Try swapping the the two decoding operations in your C# sample. Eg:
decoded[2 * i + 1] = (byte)(alaw_exp_table[data[i]] & 0xff);
decoded[2 * i] = (byte)(alaw_exp_table[data[i]] >> 8);
You are decoding eight bit A-law samples into 16 bit signed PCM, so it would make sense for you to use an array of shorts for the output.
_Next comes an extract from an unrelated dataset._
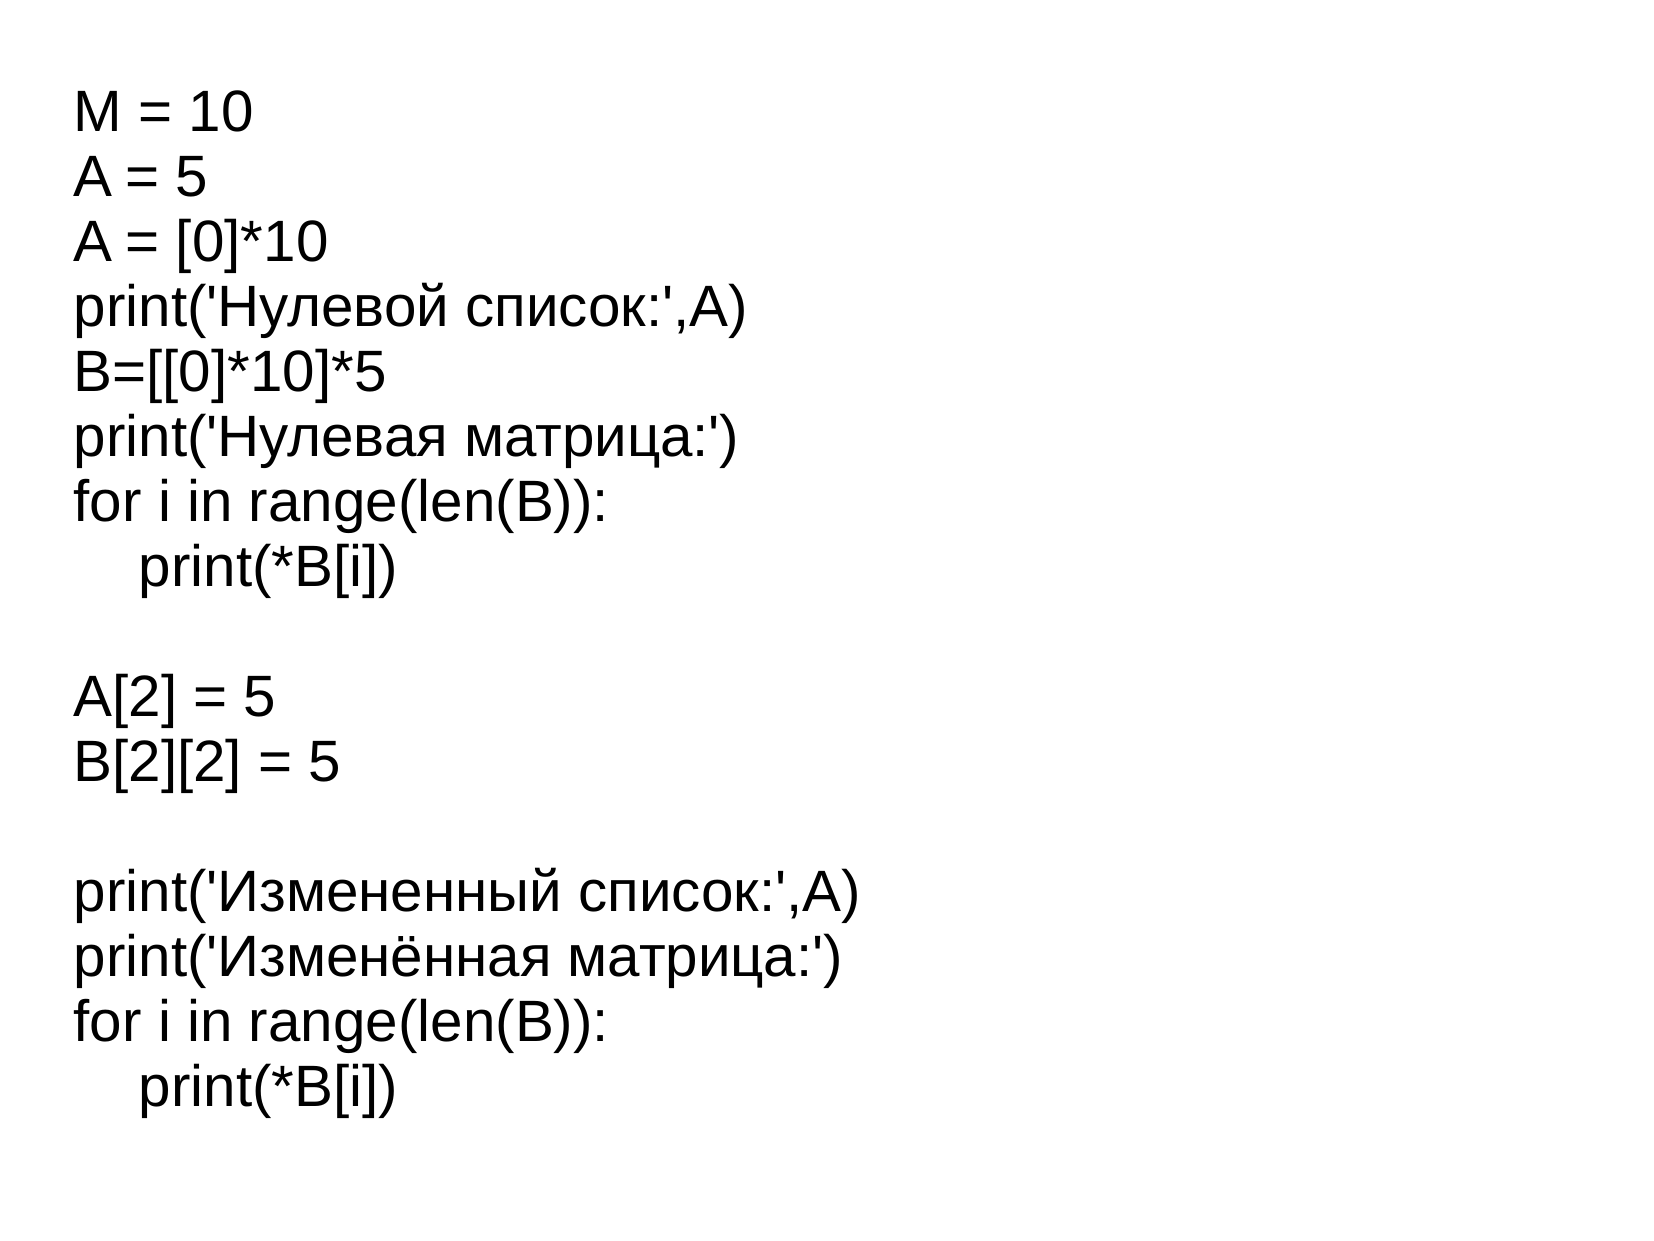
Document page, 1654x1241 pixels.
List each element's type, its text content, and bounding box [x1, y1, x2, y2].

text_box M = 10 A = 5 A = [0]*10 print('Нулевой список:',A) B=[[0]*10]*5 print('Нулевая матрица:') for i in range(len(B)): print(*B[i]) A[2] = 5 B[2][2] = 5 print('Измененный список:',A) print('Изменённая матрица:') for i in range(len(B)): print(*B[i]) [59, 70, 1276, 1123]
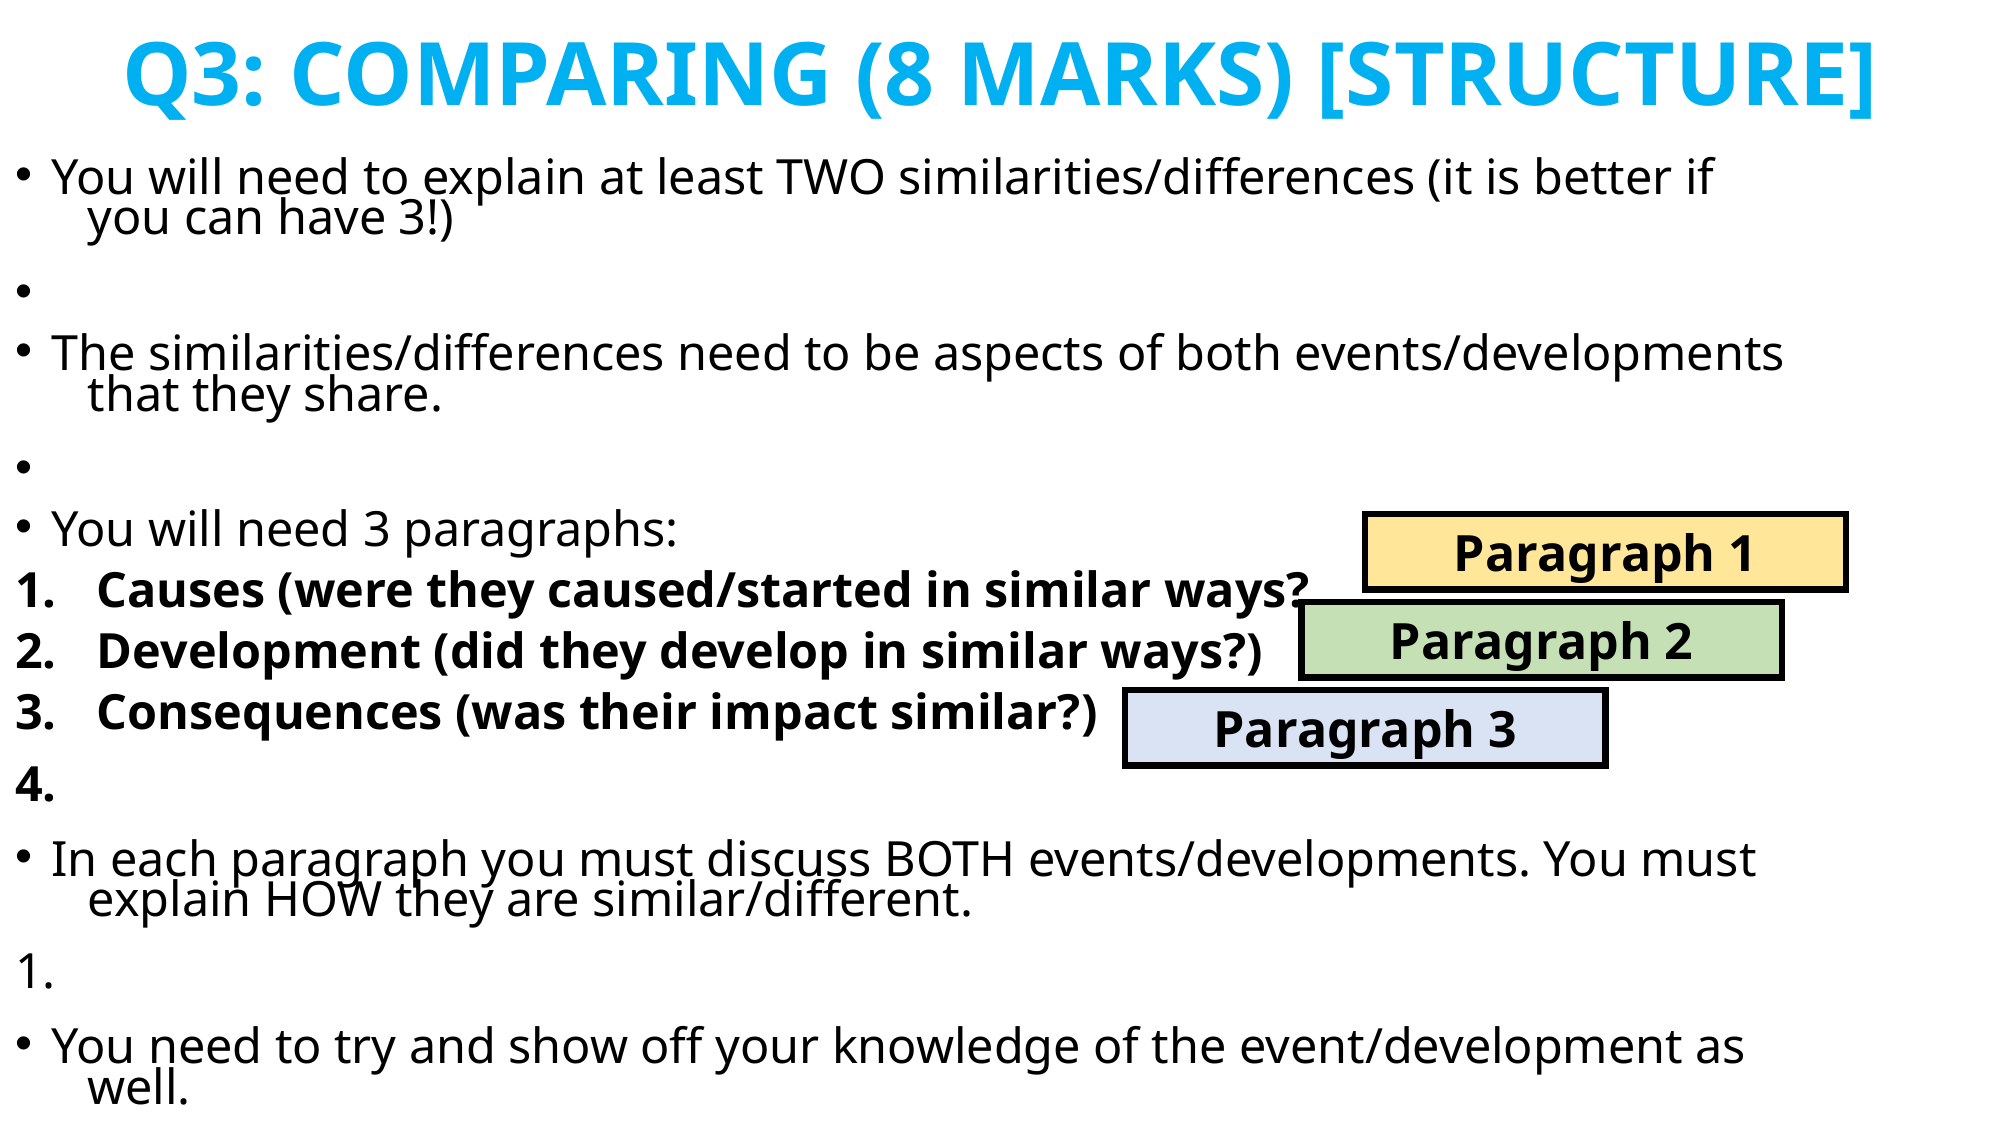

This is close to what the C code is doing.
If you don't have a particular reason for using a byte array as output, I would suggest just having the A-law lookup table be a short array an just move 16-bit signed values around instead of messing around with byte ordering.
If you really do care about bytes and byte ordering, you need to get the byte ordering right, as #leppie says. This will depend on what you actually do with the output.